This is a README for repeating our experiments and analyses. 
The `core` folder contains all the source code for the AdFisher tool we developed and used for our study. 
The `test-scripts` folder contains some scripts we used for our experiments. 
`site-files` contains some lists of websites we had some browsers visit in some experiments. 
The `data-logs` folder contains all the  logs we generated from our experiments and a python script `analyze.py` that can be used to repeat the analysis.

Requirements
-----------
AdFisher runs only on UNIX environments. It uses some standard packages listed here. 
The commands provided for installation work on Ubuntu and OS X. You may find it useful to install packages using `pip`. 
You can install `pip` by following the instructions provided [here](http://pip.readthedocs.org/en/latest/installing.html).
In order to run experiments for data collection, you will need the following packages:

  - selenium```sudo pip install selenium```
  - xvfb ```sudo apt-get install xvfb```
  - xvfbwrapper ```sudo pip install xvfbwrapper```

Selenium is a web-browser automation framework. Xvfb allows for headless testing. 
xvfbwrapper is a python wrapper for the same.

● **REQUIREMENT 1**
Rewrite the AdFisher README from "Requirements" up to and including "for headless testing.", putting "libraries" in place of "packages".
● **REQUIREMENT 2**
Answer these questions using the AdFisher README:
(a) Which folder holds all the source code for AdFisher?
(b) On what kind of environment does AdFisher run?
(c) What does Xvfb allow for?

Lens distortion parameter data:
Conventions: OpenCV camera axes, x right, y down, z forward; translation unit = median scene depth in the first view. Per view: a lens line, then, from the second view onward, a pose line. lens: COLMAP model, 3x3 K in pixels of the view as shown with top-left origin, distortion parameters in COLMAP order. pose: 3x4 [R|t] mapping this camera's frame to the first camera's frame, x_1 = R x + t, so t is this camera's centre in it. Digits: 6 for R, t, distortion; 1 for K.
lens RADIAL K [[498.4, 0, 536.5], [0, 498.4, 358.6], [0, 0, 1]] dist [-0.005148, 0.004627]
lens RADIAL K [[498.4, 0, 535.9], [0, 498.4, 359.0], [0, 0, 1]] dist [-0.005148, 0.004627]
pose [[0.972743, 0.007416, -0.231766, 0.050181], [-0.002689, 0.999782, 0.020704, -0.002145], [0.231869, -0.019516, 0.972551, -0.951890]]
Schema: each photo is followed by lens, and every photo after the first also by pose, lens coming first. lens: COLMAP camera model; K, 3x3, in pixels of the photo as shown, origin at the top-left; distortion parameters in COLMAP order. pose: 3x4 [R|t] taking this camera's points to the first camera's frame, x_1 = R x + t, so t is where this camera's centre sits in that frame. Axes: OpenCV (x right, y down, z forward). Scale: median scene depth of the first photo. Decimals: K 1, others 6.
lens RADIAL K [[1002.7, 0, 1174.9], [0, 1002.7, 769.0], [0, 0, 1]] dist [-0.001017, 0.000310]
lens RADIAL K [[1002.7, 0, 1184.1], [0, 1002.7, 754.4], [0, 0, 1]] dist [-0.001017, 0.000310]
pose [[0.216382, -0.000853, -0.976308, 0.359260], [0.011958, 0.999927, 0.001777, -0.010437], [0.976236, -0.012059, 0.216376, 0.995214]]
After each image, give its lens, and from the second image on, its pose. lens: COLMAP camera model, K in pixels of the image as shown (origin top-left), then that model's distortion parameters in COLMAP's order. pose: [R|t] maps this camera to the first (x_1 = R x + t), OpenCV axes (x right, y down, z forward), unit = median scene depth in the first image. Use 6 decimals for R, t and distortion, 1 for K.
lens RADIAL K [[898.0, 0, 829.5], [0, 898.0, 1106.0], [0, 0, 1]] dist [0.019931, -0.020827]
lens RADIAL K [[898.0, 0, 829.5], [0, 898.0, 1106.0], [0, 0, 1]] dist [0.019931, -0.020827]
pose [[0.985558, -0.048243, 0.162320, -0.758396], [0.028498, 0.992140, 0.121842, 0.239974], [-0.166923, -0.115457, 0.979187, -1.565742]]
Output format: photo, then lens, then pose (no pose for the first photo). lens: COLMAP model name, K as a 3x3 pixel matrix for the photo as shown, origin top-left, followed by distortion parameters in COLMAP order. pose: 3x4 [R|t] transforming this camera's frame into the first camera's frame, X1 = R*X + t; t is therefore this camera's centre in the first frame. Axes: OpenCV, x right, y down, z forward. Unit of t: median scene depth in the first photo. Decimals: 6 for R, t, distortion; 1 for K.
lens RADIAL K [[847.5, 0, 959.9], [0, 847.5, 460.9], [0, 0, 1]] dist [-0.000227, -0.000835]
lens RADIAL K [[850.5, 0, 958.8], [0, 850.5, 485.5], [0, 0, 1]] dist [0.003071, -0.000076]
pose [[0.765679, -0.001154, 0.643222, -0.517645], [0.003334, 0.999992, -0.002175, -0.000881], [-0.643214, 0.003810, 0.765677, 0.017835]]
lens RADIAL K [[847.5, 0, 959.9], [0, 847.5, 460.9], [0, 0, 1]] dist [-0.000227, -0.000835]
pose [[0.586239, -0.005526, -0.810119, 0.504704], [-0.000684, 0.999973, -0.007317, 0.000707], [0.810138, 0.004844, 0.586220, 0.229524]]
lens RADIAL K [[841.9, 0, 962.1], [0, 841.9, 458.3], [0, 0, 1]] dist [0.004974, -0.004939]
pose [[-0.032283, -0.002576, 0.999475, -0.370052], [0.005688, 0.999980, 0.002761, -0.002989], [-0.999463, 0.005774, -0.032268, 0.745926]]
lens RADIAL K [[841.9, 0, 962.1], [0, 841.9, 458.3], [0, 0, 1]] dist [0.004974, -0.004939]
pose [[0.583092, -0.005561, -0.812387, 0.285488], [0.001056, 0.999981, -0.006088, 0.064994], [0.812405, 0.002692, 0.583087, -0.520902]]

● **WRITTEN RESPONSE 1**
Requirements
-----------
AdFisher runs only on UNIX environments. It uses some standard libraries listed here. 
The commands provided for installation work on Ubuntu and OS X. You may find it useful to install libraries using `pip`. 
You can install `pip` by following the instructions provided [here](http://pip.readthedocs.org/en/latest/installing.html).
In order to run experiments for data collection, you will need the following libraries:

  - selenium```sudo pip install selenium```
  - xvfb ```sudo apt-get install xvfb```
  - xvfbwrapper ```sudo pip install xvfbwrapper```

Selenium is a web-browser automation framework. Xvfb allows for headless testing.

● **WRITTEN RESPONSE 2**
(a) The `core` folder.
(b) Only UNIX environments.
(c) Headless testing.